Task goal
Arrange the lines below as a Markdown table with the columns Row and Line, numbering each row and skipping any blank lines. Leave the pictures out of your answer.

Source records

=====

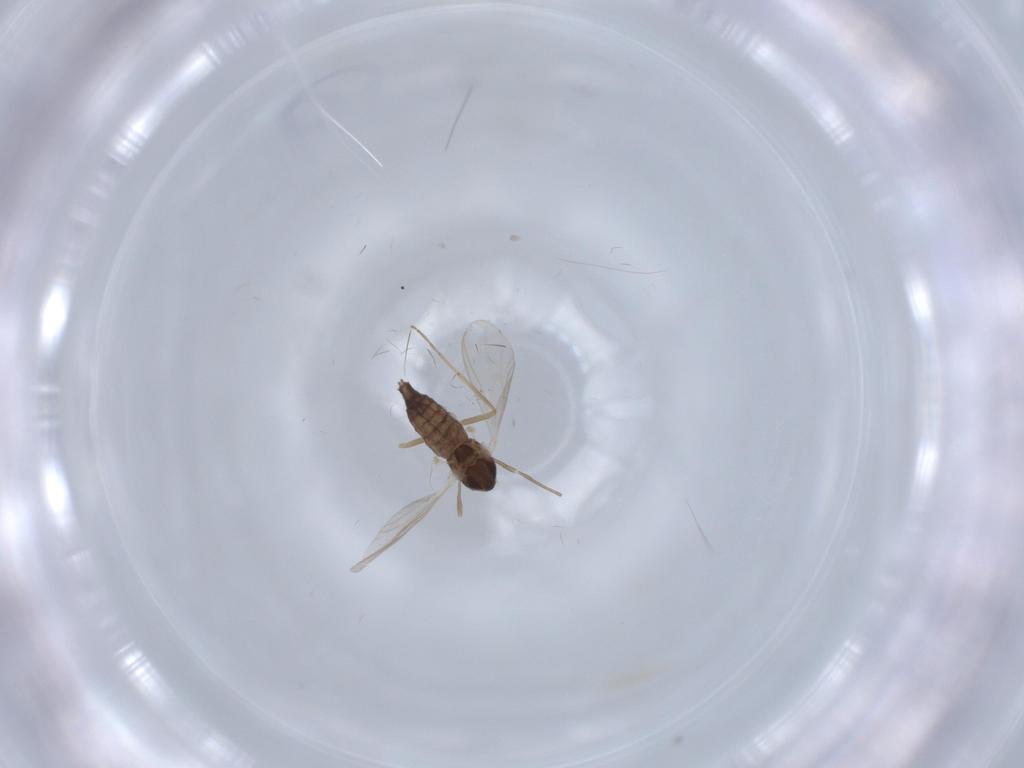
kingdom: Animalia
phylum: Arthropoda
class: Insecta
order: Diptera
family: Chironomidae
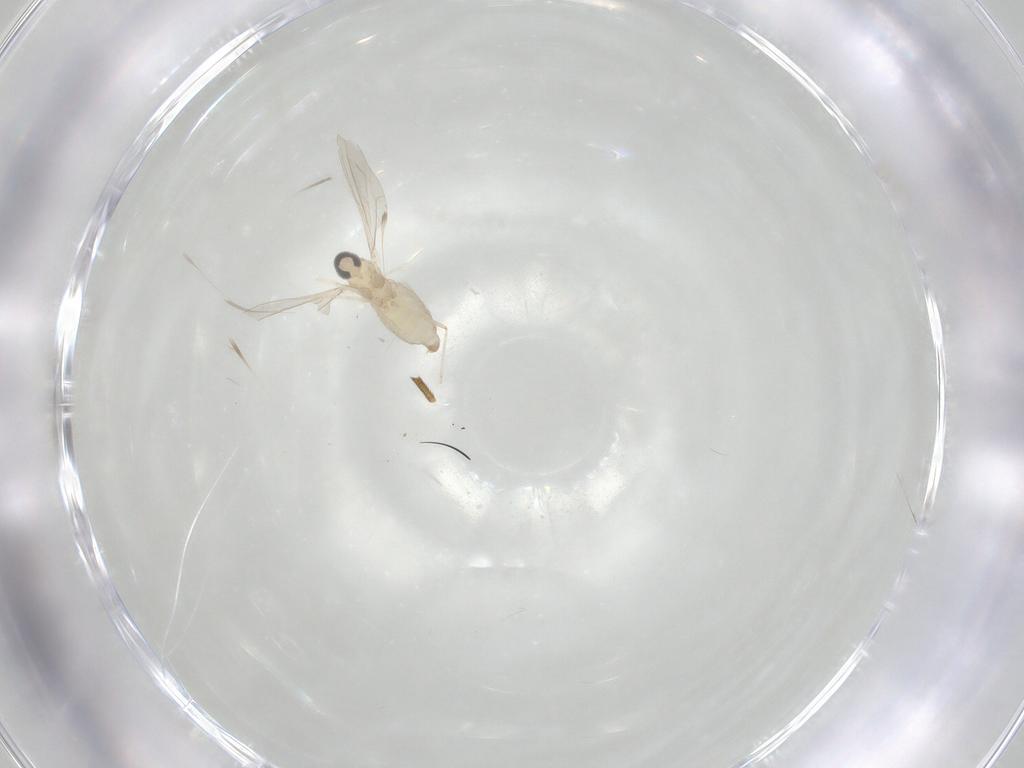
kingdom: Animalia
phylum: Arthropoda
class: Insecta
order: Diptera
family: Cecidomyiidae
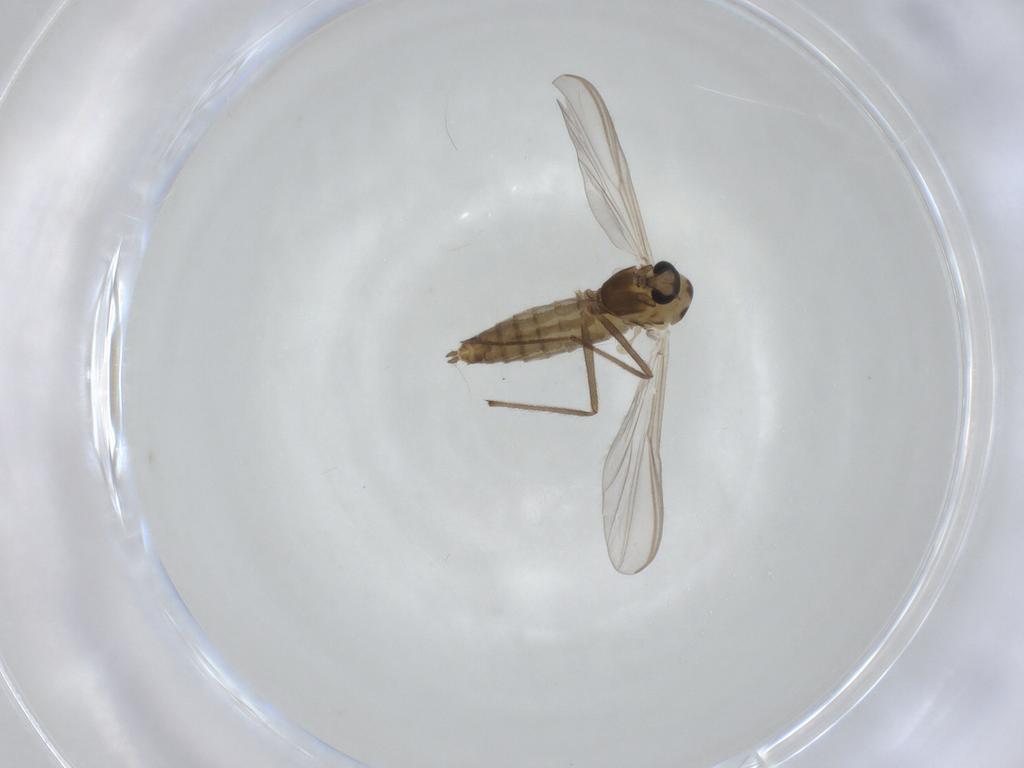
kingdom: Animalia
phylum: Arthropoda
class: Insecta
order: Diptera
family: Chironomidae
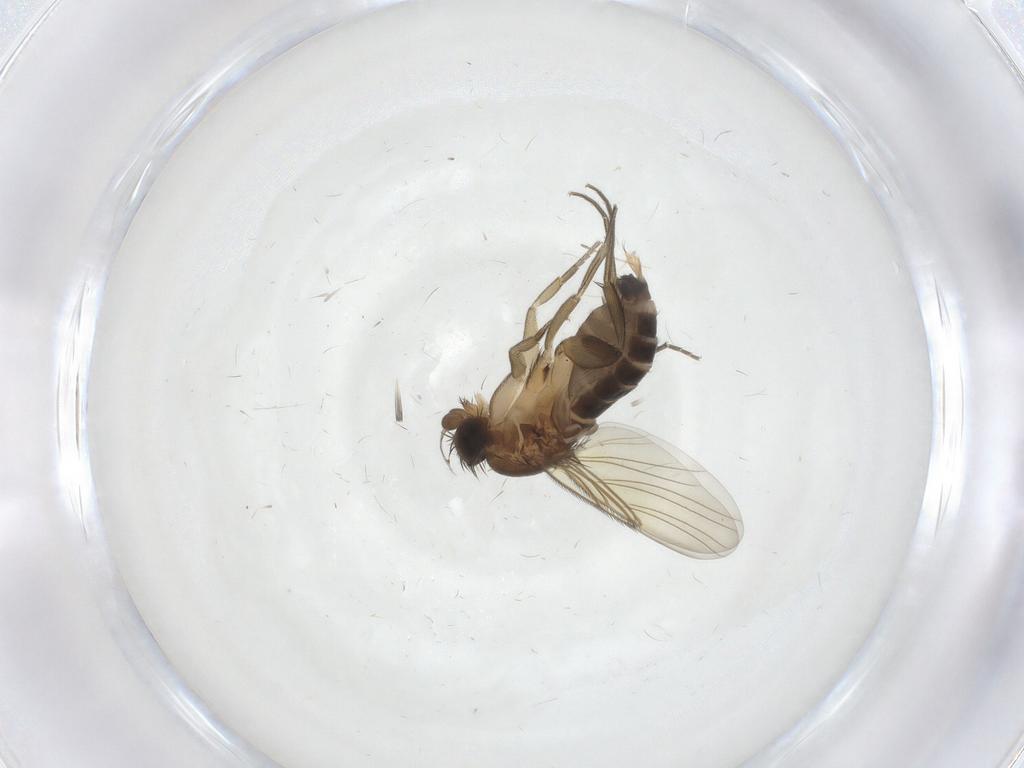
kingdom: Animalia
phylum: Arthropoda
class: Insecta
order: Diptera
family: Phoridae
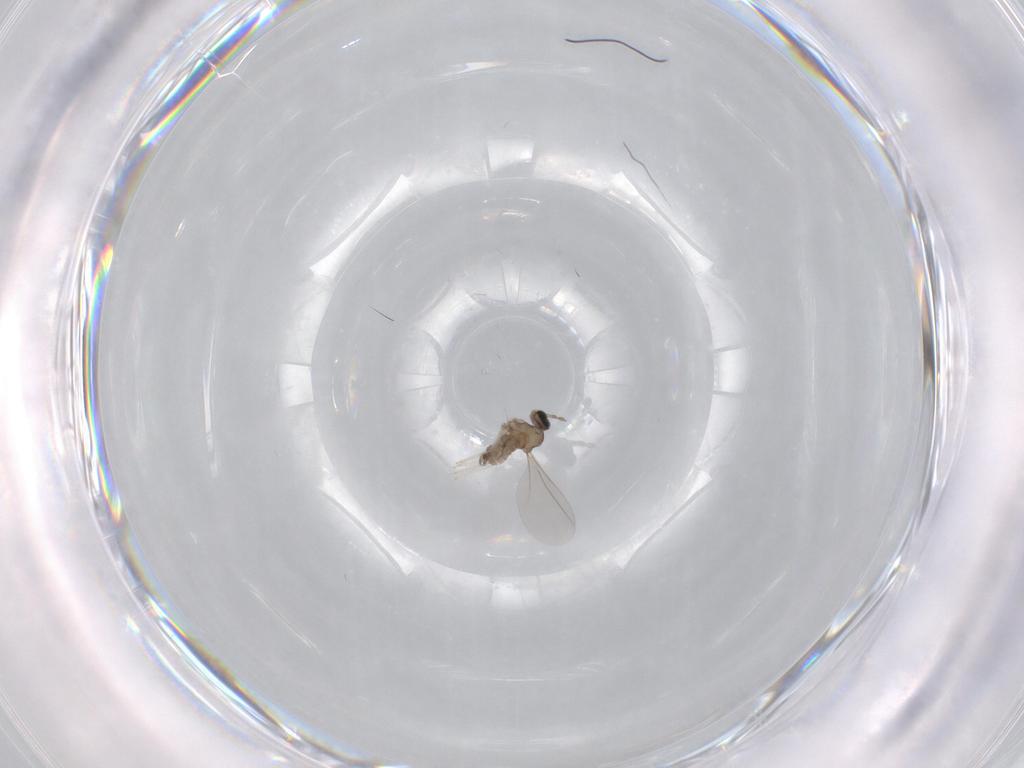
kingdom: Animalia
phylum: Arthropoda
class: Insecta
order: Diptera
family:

=====

Reply to the exercise
| Row | Line |
|---|---|
| 1 | kingdom: Animalia |
| 2 | phylum: Arthropoda |
| 3 | class: Insecta |
| 4 | order: Diptera |
| 5 | family: Chironomidae |
| 6 | kingdom: Animalia |
| 7 | phylum: Arthropoda |
| 8 | class: Insecta |
| 9 | order: Diptera |
| 10 | family: Cecidomyiidae |
| 11 | kingdom: Animalia |
| 12 | phylum: Arthropoda |
| 13 | class: Insecta |
| 14 | order: Diptera |
| 15 | family: Chironomidae |
| 16 | kingdom: Animalia |
| 17 | phylum: Arthropoda |
| 18 | class: Insecta |
| 19 | order: Diptera |
| 20 | family: Phoridae |
| 21 | kingdom: Animalia |
| 22 | phylum: Arthropoda |
| 23 | class: Insecta |
| 24 | order: Diptera |
| 25 | family: |